Segment Start: GIVEN RECORDS

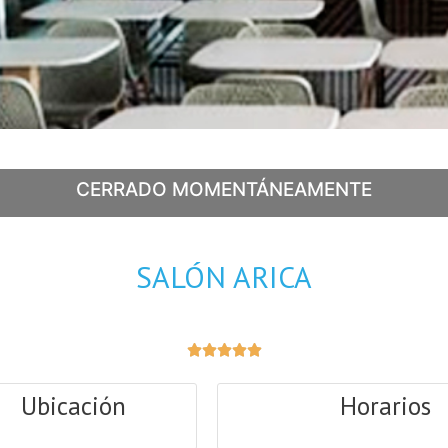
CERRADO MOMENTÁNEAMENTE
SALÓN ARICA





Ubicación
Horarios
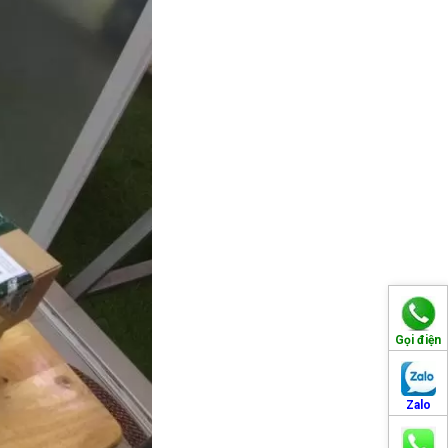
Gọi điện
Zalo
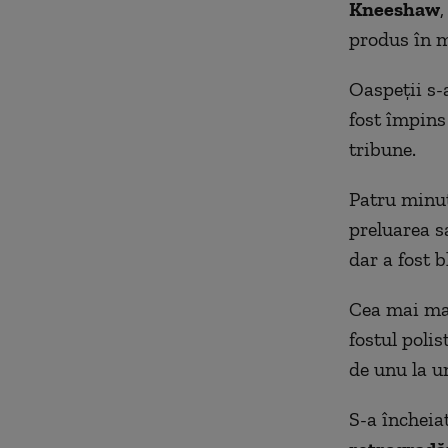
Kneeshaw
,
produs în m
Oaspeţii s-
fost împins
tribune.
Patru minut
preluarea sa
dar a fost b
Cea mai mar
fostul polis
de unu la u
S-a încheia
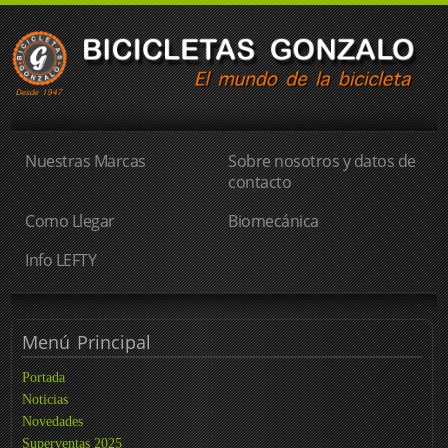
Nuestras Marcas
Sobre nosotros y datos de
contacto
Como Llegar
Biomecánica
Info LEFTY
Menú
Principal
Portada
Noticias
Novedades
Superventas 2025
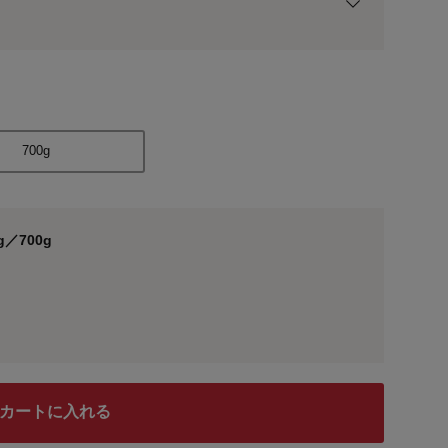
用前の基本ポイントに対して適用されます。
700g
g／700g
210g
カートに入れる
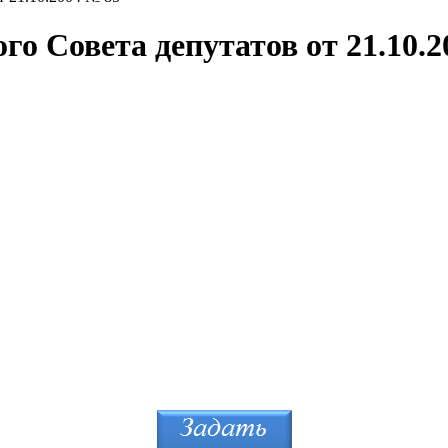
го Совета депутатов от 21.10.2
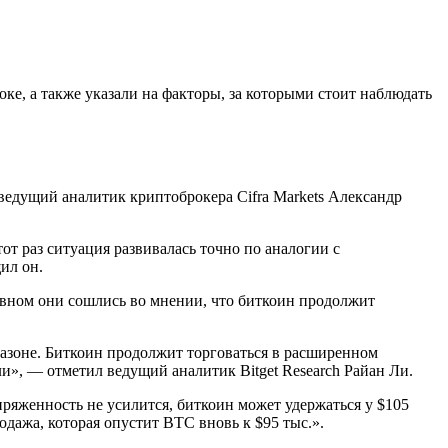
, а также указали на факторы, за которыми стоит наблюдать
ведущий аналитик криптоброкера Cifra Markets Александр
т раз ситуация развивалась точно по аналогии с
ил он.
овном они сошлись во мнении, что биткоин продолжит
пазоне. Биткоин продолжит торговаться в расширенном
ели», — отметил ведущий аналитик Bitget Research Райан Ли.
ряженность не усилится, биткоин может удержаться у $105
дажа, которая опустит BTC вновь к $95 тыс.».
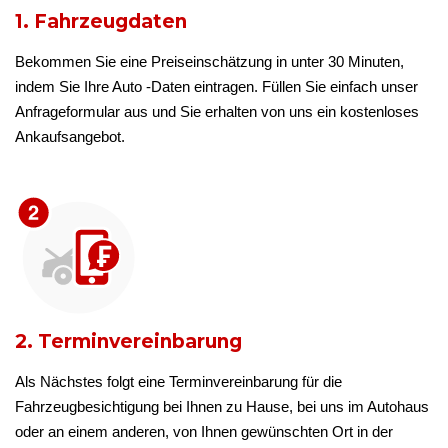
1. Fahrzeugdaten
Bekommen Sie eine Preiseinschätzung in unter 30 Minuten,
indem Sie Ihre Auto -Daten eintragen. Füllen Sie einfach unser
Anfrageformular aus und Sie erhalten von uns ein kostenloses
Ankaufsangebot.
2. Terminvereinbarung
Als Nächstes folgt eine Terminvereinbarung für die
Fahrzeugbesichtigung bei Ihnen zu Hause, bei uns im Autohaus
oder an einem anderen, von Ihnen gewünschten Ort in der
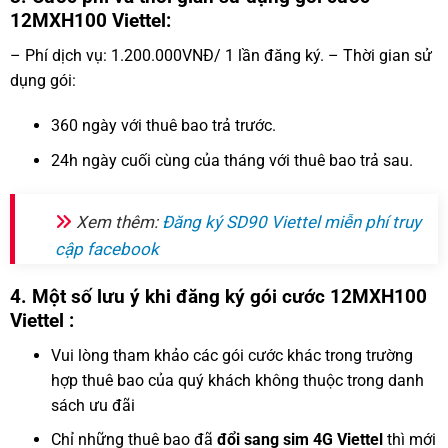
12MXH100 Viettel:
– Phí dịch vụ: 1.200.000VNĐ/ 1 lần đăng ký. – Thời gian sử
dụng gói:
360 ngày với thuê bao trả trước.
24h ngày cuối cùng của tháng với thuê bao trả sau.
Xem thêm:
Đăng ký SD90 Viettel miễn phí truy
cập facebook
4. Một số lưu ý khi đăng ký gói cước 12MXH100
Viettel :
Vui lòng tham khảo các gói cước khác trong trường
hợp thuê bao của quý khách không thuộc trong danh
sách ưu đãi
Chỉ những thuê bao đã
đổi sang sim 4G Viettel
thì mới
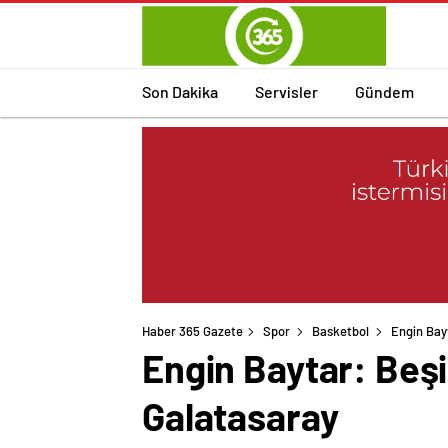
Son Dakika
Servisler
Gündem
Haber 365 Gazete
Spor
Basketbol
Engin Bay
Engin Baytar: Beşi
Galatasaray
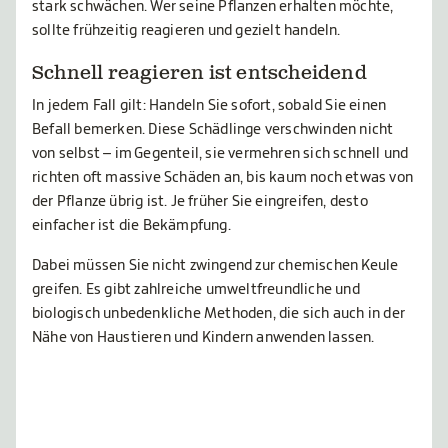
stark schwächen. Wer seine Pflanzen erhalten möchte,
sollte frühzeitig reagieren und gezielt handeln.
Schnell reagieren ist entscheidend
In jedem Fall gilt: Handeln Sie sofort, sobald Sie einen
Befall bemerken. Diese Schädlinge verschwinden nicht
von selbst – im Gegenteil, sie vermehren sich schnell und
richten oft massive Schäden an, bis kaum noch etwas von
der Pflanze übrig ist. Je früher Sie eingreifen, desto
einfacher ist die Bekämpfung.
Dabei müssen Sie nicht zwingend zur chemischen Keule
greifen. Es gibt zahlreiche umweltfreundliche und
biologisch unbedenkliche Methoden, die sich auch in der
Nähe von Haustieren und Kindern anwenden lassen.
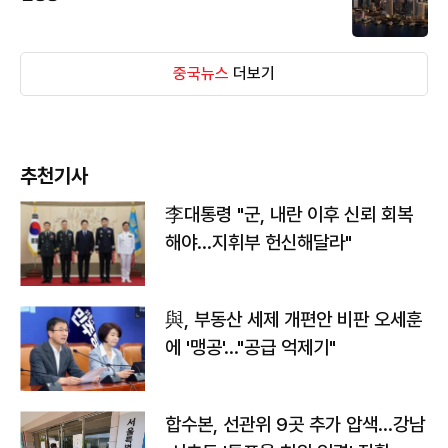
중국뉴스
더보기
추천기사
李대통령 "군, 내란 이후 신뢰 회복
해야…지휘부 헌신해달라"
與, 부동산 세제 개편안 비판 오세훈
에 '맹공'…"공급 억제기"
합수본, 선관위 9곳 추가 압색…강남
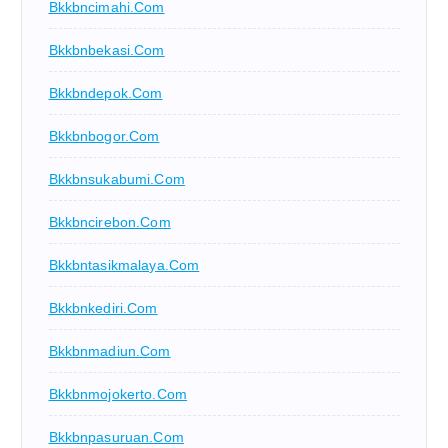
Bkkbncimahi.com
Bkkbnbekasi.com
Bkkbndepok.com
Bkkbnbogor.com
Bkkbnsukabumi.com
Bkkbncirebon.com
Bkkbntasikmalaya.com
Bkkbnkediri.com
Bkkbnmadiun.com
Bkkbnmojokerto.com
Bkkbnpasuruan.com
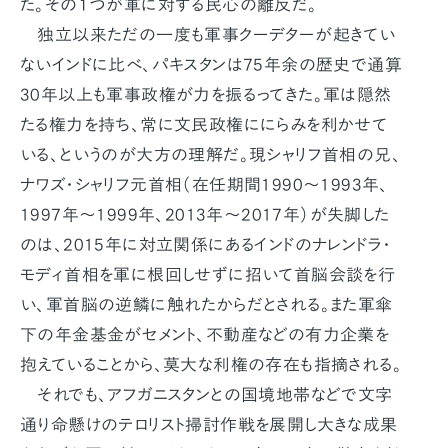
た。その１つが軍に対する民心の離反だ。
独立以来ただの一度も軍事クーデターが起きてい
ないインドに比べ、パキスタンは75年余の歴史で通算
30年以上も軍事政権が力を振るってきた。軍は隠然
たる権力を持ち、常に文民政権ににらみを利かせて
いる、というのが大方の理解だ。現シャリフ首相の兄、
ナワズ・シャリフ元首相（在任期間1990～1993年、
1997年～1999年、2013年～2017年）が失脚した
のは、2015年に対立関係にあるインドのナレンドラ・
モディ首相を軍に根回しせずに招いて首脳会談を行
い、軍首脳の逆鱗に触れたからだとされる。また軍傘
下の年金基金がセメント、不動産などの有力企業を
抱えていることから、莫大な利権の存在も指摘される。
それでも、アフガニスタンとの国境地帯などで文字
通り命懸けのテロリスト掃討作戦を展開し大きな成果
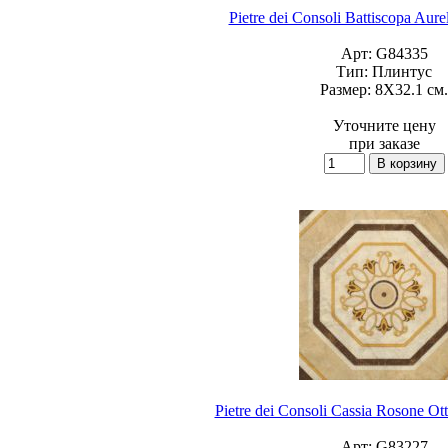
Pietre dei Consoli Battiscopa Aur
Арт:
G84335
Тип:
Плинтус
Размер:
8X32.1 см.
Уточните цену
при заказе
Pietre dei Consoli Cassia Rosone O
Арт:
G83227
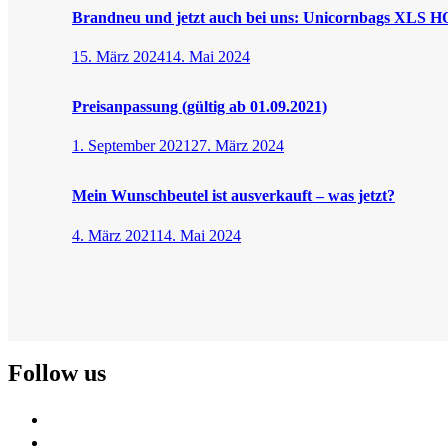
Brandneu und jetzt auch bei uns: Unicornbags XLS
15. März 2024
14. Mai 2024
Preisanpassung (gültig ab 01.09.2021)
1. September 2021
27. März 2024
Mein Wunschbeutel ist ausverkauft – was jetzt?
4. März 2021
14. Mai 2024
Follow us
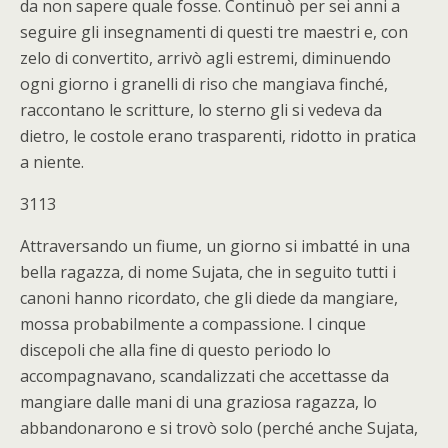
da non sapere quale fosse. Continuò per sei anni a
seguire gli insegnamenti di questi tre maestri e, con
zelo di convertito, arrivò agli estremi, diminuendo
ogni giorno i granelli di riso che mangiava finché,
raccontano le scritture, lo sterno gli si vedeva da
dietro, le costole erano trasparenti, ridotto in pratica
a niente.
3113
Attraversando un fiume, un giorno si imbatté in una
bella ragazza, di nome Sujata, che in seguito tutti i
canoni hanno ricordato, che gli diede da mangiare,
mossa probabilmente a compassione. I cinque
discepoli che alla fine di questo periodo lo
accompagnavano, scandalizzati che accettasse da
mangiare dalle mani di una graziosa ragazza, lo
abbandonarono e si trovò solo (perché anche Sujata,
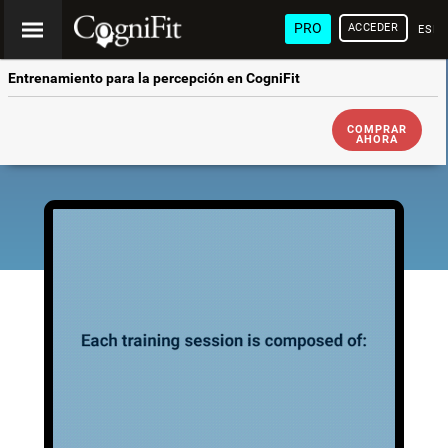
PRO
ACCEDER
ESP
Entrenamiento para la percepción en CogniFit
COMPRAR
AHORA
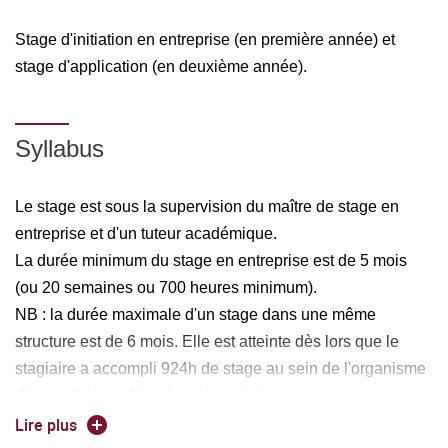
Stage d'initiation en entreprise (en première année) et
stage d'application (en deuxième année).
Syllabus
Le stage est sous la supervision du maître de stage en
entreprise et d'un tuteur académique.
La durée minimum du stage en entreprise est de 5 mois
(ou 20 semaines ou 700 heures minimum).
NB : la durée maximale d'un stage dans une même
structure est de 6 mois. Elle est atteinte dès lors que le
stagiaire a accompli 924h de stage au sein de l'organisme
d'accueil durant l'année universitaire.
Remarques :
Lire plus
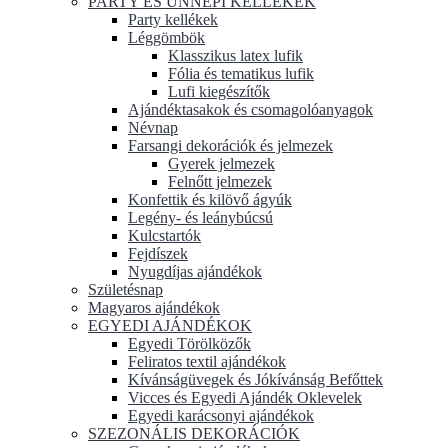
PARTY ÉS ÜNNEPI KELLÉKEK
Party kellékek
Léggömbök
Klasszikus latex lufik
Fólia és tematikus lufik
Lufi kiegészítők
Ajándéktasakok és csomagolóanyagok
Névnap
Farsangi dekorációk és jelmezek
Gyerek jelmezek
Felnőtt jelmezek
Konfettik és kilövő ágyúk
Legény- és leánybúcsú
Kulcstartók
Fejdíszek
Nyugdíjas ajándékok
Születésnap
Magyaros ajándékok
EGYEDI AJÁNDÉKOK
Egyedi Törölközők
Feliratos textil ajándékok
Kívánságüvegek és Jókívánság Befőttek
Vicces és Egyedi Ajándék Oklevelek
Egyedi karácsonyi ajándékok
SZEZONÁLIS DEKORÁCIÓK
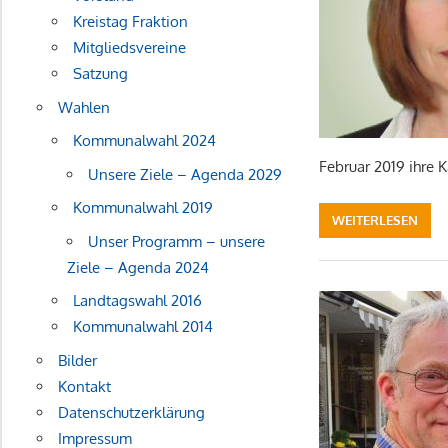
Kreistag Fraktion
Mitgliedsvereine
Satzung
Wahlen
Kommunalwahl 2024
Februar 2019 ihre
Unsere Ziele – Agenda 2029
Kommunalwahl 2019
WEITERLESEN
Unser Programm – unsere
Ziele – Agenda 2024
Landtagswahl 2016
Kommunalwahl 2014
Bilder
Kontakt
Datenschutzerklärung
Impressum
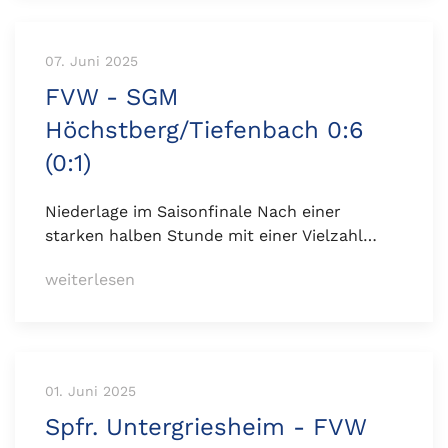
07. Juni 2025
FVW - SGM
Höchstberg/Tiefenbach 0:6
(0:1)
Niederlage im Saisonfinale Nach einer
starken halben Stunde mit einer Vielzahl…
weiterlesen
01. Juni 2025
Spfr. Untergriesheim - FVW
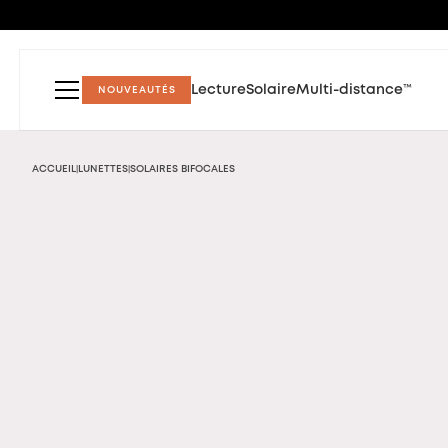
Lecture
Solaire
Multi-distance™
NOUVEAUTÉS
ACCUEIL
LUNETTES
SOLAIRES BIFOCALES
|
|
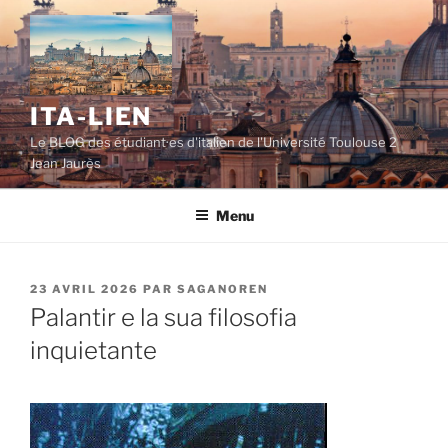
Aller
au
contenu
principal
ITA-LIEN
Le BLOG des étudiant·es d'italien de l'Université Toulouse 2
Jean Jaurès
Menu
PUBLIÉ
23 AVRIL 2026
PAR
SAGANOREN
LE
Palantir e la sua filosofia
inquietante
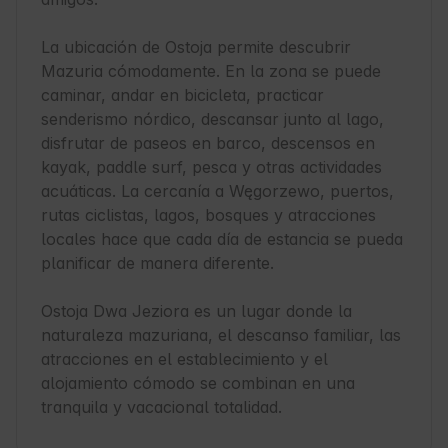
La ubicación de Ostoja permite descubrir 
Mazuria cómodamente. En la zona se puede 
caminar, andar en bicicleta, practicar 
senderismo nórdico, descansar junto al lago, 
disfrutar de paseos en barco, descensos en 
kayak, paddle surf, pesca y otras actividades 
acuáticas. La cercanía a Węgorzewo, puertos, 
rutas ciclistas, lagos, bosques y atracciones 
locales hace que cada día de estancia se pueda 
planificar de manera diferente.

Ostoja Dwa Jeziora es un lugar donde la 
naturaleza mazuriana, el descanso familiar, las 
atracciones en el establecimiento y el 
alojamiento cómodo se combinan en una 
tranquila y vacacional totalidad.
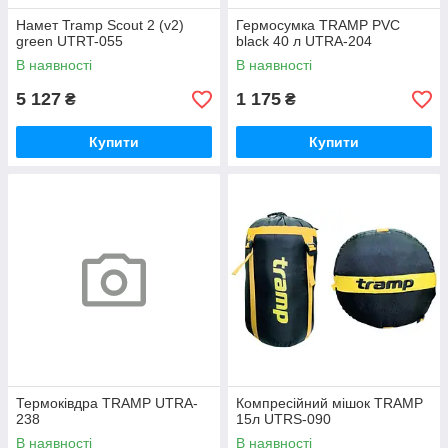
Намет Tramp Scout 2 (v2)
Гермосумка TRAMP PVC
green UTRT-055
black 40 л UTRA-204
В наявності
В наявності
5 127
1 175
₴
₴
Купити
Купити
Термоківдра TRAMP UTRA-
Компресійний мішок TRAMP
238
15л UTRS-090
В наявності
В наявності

Segment End: GIVEN RECORDS

Please put the part of the entries that opens with the line containing "Nuestras Marcas" and closes with the line containing "oder an einem" into a Markdown table with the columns Row and Line text, numbering each line. Skip blank lines and leave the pictures out.

- _OUTPUT FOR THIS TASK_:
| Row | Line text |
|---|---|
| 1 | Nuestras Marcas |
| 2 | Sobre nosotros y datos de |
| 3 | contacto |
| 4 | Como Llegar |
| 5 | Biomecánica |
| 6 | Info LEFTY |
| 7 | Menú |
| 8 | Principal |
| 9 | Portada |
| 10 | Noticias |
| 11 | Novedades |
| 12 | Superventas 2025 |
| 13 | 用前の基本ポイントに対して適用されます。 |
| 14 | 700g |
| 15 | g／700g |
| 16 | 210g |
| 17 | カートに入れる |
| 18 | го Совета депутатов от 21.10.2 |
| 19 | , а также указали на факторы, за которыми стоит наблюдать |
| 20 | ведущий аналитик криптоброкера Cifra Markets Александр |
| 21 | т раз ситуация развивалась точно по аналогии с |
| 22 | ил он. |
| 23 | овном они сошлись во мнении, что биткоин продолжит |
| 24 | пазоне. Биткоин продолжит торговаться в расширенном |
| 25 | ели», — отметил ведущий аналитик Bitget Research Райан Ли. |
| 26 | ряженность не усилится, биткоин может удержаться у $105 |
| 27 | дажа, которая опустит BTC вновь к $95 тыс.». |
| 28 | 1. Fahrzeugdaten |
| 29 | Bekommen Sie eine Preiseinschätzung in unter 30 Minuten, |
| 30 | indem Sie Ihre Auto -Daten eintragen. Füllen Sie einfach unser |
| 31 | Anfrageformular aus und Sie erhalten von uns ein kostenloses |
| 32 | Ankaufsangebot. |
| 33 | 2. Terminvereinbarung |
| 34 | Als Nächstes folgt eine Terminvereinbarung für die |
| 35 | Fahrzeugbesichtigung bei Ihnen zu Hause, bei uns im Autohaus |
| 36 | oder an einem anderen, von Ihnen gewünschten Ort in der |